## TEKS BACAAN:
= = = = =
REPUBLIKA.CO.ID, TEL AVIV – Direktur Jenderal Urusan Strategis Kementerian Luar Negeri Israel Joshua Zarka menyebut Iran berusaha membuka front pertempuran baru terhadap negaranya. Hal itu dilakukan dengan cara menempatkan senjata di dan melalui Suriah.
Zarka mengutarakan hal tersebut ketika merespons unggahan mantan utusan khusus AS untuk Suriah, Joel Rayburn, di platform X. Dalam unggahannya, Rayburn membahas soal serangkaian serangan udara Israel ke bandara Damaskus dan Aleppo.
“Serangan berulang-ulang Israel untuk melumpuhkan bandara Damaskus dan Aleppo, menurut saya, merupakan indikasi kuat bahwa 1. rezim Iran sedang mencoba memindahkan senjata strategis ke atau melalui Suriah untuk membuka front utara dan 2. Israel bertekad untuk mencegahnya,” tulis Rayburn.
Joshua Zarka kemudian merespons unggahan tersebut. “1. Mereka (Iran) memang (berusaha memindahkan senjata ke Suriah). 2. Kami (Israel) memang (berusaha mencegah),” tulis Zarka, Ahad (15/10/2023), dikutip laman Al Arabiya.
Suriah menuduh Israel melakukan serangan di wilayahnya setelah bandara di Damaskus dan Aleppo diserang pekan lalu. Kementerian Pertahanan Suriah mengecam serangan terhadap bandara sipil di negaranya. Mereka menyebut insiden itu sebagai “serangan teror”. Suriah juga mengutuk Israel atas kejahatan yang dilakukannya terhadap rakyat Palestina.
Sementara itu Hamas, yang kini terlibat pertempuran dengan Israel, telah menyampaikan bahwa mereka sepakat melanjutkan kerja sama dengan Iran. Hal itu disampaikan setelah pemimpin Hamas, Ismail Haniyeh, bertemu Menteri Luar Negeri Iran Hossein Amirabdollahian di Qatar, Sabtu (14/10/2023) lalu.
Misi Iran untuk PBB memperingatkan Israel bahwa Teheran akan merespons jika Israel melakukan serangan darat di Jalur Gaza yang dikuasai Hamas. “Jika kejahatan perang dan genosida apartheid Israel tidak segera dihentikan, situasi akan menjadi tidak terkendali dan menimbulkan konsekuensi yang luas – yang tanggung jawabnya terletak pada PBB, Dewan Keamanan dan negara-negara. mengarahkan Dewan menuju jalan buntu,” kata Misi Iran untuk PBB lewat akun X-nya.
= = = = =
## DATA YANG DIBERIKAN:
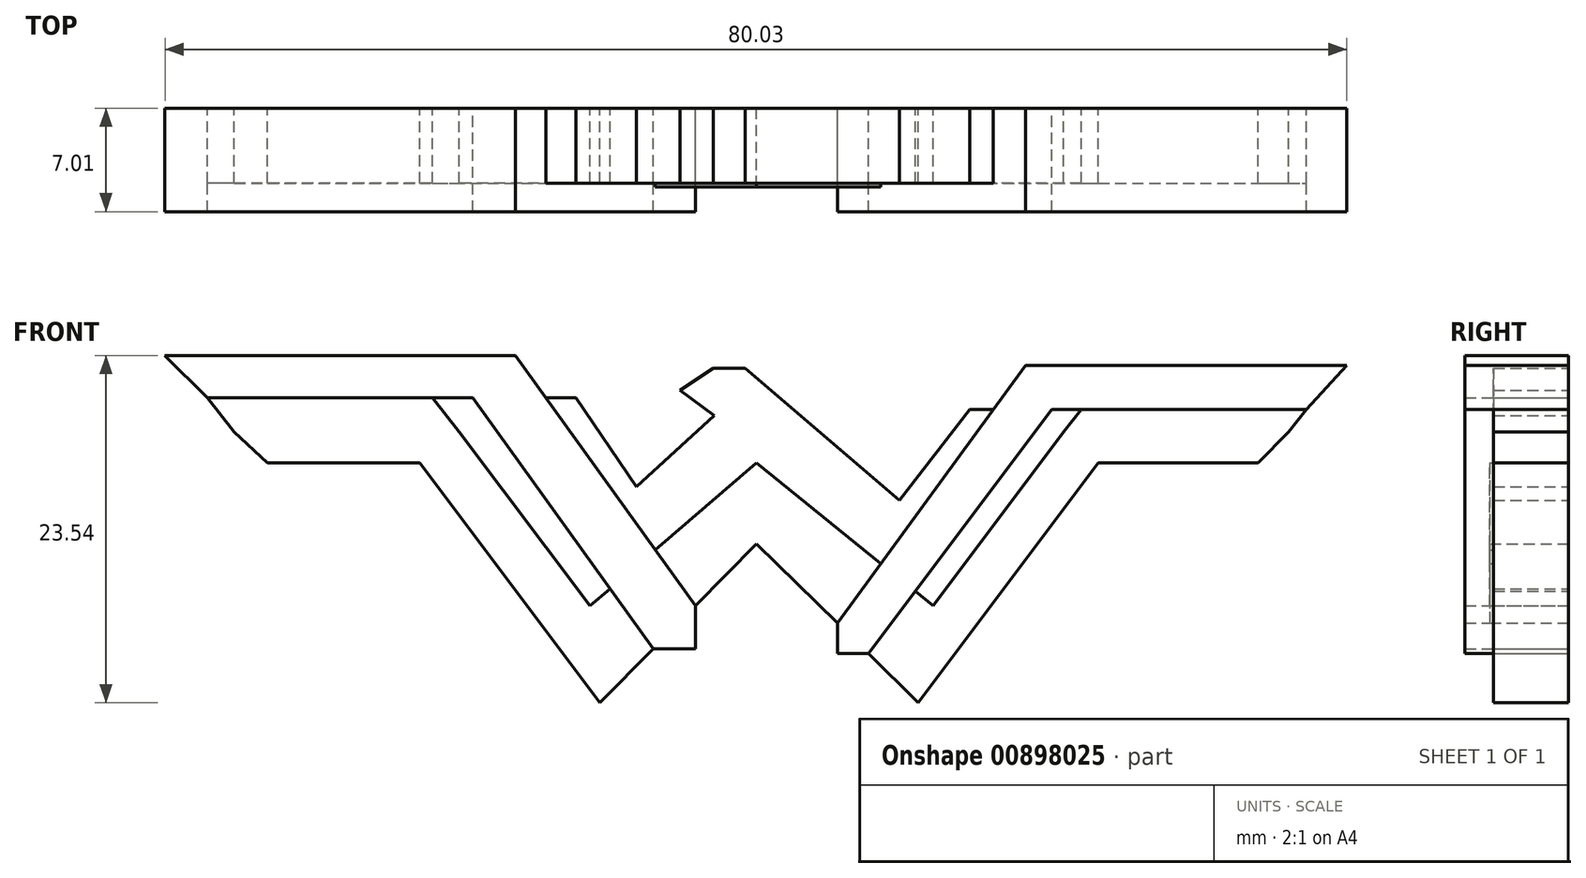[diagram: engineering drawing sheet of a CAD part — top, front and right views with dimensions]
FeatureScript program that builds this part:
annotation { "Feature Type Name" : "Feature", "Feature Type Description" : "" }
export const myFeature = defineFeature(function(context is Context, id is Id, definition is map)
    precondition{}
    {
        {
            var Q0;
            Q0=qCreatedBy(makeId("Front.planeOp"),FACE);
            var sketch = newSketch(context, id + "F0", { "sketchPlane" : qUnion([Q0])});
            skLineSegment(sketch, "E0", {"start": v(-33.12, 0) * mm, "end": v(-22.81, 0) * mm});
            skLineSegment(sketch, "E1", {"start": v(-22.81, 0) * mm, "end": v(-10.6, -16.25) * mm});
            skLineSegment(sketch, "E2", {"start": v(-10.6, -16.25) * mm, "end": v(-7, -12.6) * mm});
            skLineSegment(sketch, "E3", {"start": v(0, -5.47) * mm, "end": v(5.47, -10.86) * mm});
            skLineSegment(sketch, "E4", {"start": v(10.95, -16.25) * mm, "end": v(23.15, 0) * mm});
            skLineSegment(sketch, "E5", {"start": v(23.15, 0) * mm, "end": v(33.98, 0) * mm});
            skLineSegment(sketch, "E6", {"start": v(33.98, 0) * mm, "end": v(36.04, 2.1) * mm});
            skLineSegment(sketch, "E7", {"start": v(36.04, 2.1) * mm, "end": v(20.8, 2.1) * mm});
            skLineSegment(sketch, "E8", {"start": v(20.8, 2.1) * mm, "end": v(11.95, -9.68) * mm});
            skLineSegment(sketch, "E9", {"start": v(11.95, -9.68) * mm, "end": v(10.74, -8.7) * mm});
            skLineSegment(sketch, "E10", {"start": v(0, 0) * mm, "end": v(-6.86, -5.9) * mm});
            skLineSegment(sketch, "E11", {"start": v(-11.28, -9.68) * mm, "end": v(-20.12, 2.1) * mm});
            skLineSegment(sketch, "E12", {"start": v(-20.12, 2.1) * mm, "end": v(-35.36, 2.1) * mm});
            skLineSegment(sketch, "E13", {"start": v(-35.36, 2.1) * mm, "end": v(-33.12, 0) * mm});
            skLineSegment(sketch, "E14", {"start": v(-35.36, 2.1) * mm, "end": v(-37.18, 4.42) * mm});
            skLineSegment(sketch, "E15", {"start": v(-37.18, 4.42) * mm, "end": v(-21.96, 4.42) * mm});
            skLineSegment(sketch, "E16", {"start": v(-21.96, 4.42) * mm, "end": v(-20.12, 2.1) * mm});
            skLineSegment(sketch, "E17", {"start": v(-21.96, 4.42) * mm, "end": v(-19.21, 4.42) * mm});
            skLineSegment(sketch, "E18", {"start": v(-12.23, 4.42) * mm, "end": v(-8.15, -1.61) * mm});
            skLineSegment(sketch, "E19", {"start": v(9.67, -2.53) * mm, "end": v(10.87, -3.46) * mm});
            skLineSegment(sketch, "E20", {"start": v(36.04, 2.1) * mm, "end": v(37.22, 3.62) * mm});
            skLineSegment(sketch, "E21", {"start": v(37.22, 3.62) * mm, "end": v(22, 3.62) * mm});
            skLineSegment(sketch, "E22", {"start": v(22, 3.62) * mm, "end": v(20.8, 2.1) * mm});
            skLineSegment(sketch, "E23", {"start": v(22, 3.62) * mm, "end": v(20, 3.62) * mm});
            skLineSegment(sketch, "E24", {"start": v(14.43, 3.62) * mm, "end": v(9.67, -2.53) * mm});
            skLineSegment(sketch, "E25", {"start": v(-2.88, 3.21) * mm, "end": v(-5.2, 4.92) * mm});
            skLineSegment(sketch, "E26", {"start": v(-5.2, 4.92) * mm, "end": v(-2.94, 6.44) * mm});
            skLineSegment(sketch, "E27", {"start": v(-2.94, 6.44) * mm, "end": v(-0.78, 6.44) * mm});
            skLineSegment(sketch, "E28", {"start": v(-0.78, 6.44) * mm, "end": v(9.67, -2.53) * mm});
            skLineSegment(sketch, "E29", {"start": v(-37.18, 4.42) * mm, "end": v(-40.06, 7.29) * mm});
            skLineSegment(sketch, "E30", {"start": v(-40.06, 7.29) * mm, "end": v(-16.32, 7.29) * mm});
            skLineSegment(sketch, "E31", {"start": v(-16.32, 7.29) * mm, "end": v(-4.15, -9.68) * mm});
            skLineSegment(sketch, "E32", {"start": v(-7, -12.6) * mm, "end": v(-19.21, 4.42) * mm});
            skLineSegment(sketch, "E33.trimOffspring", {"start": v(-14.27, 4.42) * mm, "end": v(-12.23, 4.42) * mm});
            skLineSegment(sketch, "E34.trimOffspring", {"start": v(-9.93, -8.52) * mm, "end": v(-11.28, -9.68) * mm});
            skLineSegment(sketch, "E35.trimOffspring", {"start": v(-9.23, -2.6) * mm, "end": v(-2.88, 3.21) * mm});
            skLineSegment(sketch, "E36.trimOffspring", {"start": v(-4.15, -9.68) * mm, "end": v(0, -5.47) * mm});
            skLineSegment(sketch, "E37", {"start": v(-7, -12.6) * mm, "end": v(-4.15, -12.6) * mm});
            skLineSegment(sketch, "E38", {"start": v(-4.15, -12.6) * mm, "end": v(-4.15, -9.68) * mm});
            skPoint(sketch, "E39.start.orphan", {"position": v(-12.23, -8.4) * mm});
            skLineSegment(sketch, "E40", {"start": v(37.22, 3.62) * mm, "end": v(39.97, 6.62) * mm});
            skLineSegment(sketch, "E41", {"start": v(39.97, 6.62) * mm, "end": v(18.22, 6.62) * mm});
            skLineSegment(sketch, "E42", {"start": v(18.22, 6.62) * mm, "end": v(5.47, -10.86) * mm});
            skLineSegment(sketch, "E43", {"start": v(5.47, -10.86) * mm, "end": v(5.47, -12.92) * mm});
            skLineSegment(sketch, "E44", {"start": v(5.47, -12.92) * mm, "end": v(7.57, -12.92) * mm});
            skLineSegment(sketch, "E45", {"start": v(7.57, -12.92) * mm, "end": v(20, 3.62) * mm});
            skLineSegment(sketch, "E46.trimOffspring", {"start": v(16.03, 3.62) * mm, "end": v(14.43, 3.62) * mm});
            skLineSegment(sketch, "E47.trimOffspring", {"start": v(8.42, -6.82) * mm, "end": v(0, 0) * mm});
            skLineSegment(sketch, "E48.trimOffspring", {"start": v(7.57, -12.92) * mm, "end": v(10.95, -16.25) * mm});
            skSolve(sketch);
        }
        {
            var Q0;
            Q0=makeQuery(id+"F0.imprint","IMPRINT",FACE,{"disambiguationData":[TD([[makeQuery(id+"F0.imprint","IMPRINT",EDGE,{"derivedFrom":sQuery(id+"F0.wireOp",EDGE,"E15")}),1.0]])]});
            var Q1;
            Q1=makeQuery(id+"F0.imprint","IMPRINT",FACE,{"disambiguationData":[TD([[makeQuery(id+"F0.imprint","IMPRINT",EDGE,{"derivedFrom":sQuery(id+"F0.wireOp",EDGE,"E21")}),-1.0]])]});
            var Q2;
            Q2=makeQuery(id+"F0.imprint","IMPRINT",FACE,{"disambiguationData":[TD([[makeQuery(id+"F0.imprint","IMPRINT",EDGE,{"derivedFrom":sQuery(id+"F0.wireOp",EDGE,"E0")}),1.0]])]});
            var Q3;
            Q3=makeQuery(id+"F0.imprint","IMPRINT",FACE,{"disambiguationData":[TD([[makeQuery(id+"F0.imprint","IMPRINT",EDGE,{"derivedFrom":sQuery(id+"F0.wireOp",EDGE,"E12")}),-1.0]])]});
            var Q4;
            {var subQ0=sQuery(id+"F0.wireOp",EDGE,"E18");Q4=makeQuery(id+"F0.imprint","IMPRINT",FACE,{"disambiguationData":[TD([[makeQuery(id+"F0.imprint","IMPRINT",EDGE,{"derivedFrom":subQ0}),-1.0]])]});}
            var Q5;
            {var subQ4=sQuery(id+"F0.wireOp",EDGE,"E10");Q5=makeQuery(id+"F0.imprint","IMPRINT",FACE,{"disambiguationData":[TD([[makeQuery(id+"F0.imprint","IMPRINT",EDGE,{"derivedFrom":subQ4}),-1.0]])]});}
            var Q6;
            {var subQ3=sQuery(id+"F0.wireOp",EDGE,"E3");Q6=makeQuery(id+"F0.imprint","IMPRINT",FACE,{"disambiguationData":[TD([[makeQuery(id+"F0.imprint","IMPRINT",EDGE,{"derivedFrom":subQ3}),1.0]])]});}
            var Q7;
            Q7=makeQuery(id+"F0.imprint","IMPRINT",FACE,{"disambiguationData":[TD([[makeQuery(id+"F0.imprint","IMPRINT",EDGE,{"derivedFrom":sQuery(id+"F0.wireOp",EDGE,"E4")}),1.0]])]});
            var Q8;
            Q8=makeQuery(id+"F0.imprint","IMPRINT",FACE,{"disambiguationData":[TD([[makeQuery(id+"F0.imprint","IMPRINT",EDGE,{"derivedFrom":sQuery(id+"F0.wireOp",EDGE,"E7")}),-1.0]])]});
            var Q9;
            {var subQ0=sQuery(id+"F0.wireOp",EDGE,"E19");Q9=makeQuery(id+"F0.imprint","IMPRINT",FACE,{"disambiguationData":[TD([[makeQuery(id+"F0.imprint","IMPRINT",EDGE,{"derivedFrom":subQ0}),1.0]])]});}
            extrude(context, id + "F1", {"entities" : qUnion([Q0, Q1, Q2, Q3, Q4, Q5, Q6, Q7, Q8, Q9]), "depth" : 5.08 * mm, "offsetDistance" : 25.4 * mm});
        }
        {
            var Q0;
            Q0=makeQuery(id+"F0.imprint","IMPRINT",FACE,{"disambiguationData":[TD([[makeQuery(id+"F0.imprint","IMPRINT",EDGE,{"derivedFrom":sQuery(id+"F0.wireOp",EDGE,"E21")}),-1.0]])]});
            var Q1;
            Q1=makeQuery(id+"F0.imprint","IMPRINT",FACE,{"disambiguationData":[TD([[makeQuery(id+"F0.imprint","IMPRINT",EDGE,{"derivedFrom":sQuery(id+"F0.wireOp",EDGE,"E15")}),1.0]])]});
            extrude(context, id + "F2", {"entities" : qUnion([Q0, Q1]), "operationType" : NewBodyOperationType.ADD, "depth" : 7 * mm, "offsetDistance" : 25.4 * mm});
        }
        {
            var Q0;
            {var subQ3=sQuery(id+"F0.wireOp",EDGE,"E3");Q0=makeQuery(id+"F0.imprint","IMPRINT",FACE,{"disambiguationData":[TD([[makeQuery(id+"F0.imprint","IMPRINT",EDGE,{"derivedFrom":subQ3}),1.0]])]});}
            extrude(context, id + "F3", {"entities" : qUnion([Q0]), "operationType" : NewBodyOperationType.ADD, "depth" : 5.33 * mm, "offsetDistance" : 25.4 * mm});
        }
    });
= = = = =
## DAFTAR TUGAS:
1. Jawab ya atau tidak untuk tiap pernyataan di bawah, sesuai berita tentang tuduhan Israel terhadap Iran, dan sertakan kutipan kata-kata dari berita itu yang jadi dasar jawabanmu.
(a) Joel Rayburn pernah menjadi utusan khusus AS untuk Suriah.
(b) Ismail Haniyeh bertemu Hossein Amirabdollahian di Qatar pada hari Ahad.
(c) Kementerian Pertahanan Suriah menyebut serangan terhadap bandara sipilnya sebagai "serangan teror".
2. Teruskan berita tentang tuduhan Israel terhadap Iran, mulai sesudah kalimat terakhirnya.

## JAWABAN BERURUTAN:
1.
(a) Ya: "mantan utusan khusus AS untuk Suriah, Joel Rayburn"
(b) Tidak: "bertemu Menteri Luar Negeri Iran Hossein Amirabdollahian di Qatar, Sabtu (14/10/2023) lalu"
(c) Ya: "Mereka menyebut insiden itu sebagai “serangan teror”."

2.
Pertempuran terbaru antara Israel dan kelompok Hamas yang mengontrol Jalur Gaza pecah pada 7 Oktober 2023 lalu. Eskalasi dimulai ketika ratusan anggota Hamas berhasil melakukan infiltrasi ke wilayah Israel yang berbatasan dengan Jalur Gaza. Infiltrasi dilakukan sesaat setelah Hamas meluncurkan ribuan roket ke wilayah Israel. Ratusan anggota Hamas yang berhasil memasuki wilayah Israel kemudian melakukan serangan ke beberapa kota di dekat perbatasan Gaza.
Anggota Hamas dilaporkan melakukan penyerbuan ke 22 lokasi di Israel, termasuk kota-kota dan komunitas kecil sejauh 24 kilometer dari perbatasan Gaza. Ketika mundur, mereka menahan sejumlah warga untuk dijadikan sandera. Jumlah warga Israel yang disandera dilaporkan antara 100 hingga 150 orang.Hamas menyebut serangan roket dan infiltrasi ke Israel sebagai Operation Al Aqsa Flood. Mereka mengatakan, operasi itu diluncurkan sebagai respons atas penyerbuan ke Masjid Al-Aqsa dan meningkatnya kekerasan pemukim. Hingga berita ini ditulis, sedikitnya 1.300 warga Israel telah tewas akibat operasi Hamas.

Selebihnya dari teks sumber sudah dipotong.